Most people—in fact, almost all people—agree that it would be morally wrong to push the fat man off the bridge in order to save the five people. However, many are unable to articulate why they think so.
Marc Hauser, the Harvard biologist who came up with these thought experiments, backed up with statistical surveys, tells us that the responses to these case studies did not change if the person was religious or atheist. This is clinching evidence that one doesn’t need either God or religion to be moral. Morality is built into our minds and our genes.
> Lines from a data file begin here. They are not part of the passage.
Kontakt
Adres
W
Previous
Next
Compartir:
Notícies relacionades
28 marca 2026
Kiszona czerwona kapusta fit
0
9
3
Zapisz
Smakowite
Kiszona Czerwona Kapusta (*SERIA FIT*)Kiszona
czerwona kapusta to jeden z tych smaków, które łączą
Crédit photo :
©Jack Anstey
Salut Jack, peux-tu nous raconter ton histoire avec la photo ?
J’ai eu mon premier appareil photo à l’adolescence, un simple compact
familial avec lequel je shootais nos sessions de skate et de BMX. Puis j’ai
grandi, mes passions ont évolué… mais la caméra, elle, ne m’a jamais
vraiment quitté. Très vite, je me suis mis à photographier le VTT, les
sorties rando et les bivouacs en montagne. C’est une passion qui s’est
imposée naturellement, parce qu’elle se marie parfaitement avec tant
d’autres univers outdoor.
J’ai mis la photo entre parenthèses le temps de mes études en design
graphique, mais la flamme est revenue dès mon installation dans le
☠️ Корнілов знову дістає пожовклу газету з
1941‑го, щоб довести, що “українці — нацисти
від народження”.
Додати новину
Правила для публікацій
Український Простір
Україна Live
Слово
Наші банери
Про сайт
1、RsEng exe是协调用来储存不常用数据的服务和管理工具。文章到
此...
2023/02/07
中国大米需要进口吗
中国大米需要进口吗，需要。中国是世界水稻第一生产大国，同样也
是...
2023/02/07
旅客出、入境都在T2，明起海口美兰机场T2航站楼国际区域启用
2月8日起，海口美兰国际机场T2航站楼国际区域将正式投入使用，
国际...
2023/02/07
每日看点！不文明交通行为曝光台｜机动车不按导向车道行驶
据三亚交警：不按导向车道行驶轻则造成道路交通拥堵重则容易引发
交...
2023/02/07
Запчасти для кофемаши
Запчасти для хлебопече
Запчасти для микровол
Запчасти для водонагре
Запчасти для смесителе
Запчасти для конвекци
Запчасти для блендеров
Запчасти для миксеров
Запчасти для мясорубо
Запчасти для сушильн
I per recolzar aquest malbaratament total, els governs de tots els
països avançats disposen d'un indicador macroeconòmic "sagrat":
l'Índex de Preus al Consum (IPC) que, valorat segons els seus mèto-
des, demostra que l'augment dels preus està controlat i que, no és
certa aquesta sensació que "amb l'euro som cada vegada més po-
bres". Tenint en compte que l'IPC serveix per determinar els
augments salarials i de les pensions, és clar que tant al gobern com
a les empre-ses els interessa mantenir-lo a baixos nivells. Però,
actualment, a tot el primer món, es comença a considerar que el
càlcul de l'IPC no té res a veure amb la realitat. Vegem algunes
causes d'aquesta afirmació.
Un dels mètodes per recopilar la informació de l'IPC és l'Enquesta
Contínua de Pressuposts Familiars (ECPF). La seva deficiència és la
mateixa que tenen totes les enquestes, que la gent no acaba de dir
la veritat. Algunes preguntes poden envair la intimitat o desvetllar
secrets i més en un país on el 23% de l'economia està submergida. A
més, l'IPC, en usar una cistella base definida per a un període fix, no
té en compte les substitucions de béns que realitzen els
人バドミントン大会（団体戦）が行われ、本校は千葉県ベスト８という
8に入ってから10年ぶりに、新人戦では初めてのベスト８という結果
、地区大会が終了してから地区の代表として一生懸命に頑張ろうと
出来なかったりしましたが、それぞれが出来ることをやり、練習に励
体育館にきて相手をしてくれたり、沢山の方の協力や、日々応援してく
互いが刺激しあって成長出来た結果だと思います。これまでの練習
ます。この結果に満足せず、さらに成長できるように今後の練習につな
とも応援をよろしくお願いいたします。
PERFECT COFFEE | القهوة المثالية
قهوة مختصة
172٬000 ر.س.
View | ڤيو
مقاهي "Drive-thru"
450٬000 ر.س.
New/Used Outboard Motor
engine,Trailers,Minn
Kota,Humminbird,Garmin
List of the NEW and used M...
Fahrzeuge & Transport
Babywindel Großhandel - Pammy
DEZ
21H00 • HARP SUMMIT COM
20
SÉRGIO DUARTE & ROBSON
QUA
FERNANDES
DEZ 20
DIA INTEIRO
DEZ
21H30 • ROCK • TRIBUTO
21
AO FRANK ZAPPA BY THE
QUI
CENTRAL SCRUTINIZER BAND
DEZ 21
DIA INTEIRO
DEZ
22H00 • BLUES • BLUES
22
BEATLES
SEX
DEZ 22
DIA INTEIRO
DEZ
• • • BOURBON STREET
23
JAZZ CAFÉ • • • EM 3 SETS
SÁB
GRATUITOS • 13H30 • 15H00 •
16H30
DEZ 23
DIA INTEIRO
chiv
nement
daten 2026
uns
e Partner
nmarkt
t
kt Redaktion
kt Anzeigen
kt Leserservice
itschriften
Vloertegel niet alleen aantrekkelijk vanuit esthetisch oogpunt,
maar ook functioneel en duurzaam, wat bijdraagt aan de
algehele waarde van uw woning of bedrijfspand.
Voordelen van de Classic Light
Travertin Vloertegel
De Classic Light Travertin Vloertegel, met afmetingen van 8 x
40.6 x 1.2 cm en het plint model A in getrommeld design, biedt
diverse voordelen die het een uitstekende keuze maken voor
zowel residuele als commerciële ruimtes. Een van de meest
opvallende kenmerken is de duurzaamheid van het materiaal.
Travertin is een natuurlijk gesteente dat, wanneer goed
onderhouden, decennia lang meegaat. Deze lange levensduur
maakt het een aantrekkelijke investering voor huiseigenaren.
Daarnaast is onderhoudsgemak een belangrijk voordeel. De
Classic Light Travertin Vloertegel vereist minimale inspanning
And because the moral faculty depends upon specialised brain systems, the failure of which can lead to moral deficiency, we would be compelled to treat criminals more humanely.
If we are moral, we are fortunate enough to have a brain that functions more or less “normally.” In many ways, this might be obvious, for it takes a seriously disturbed brain to direct a person to repeatedly kill, have sex with the dead victims, dismember the bodies, and eat them—as some serial killers have been known to do. It’s obvious that their brains are functioning very differently.
Seen in this light, it would seem that some of the religious strictures handed down to us are simply not powerful enough to stop us from disobeying if it goes against our instincts. A simple example is fornication. Centuries of flaccid priests and frustrated prophets have told us that sex before marriage is abominable in the eyes of the Lord—whether he be Allah, Jehovah, or Yahweh. They have been woefully inadequate in stopping people from fornicating. Fornicators instinctively see no harm in two unmarried consenting adults sleeping together. The only use religion has in such a situation is to make people feel guilty about what they’ve done, but it’s nowhere nearly persuasive enough to stop them.
For centuries we’ve had prophets, mullahs, and priests functioning as our morality bank, minting tokens of scruples and righteousness for us, crediting and debiting our piety account and keeping tabs on our collective conscience. It is my opinion that we don’t need religion to help us distinguish good from bad. We are born with this capacity. Morality is not divine, it is biological.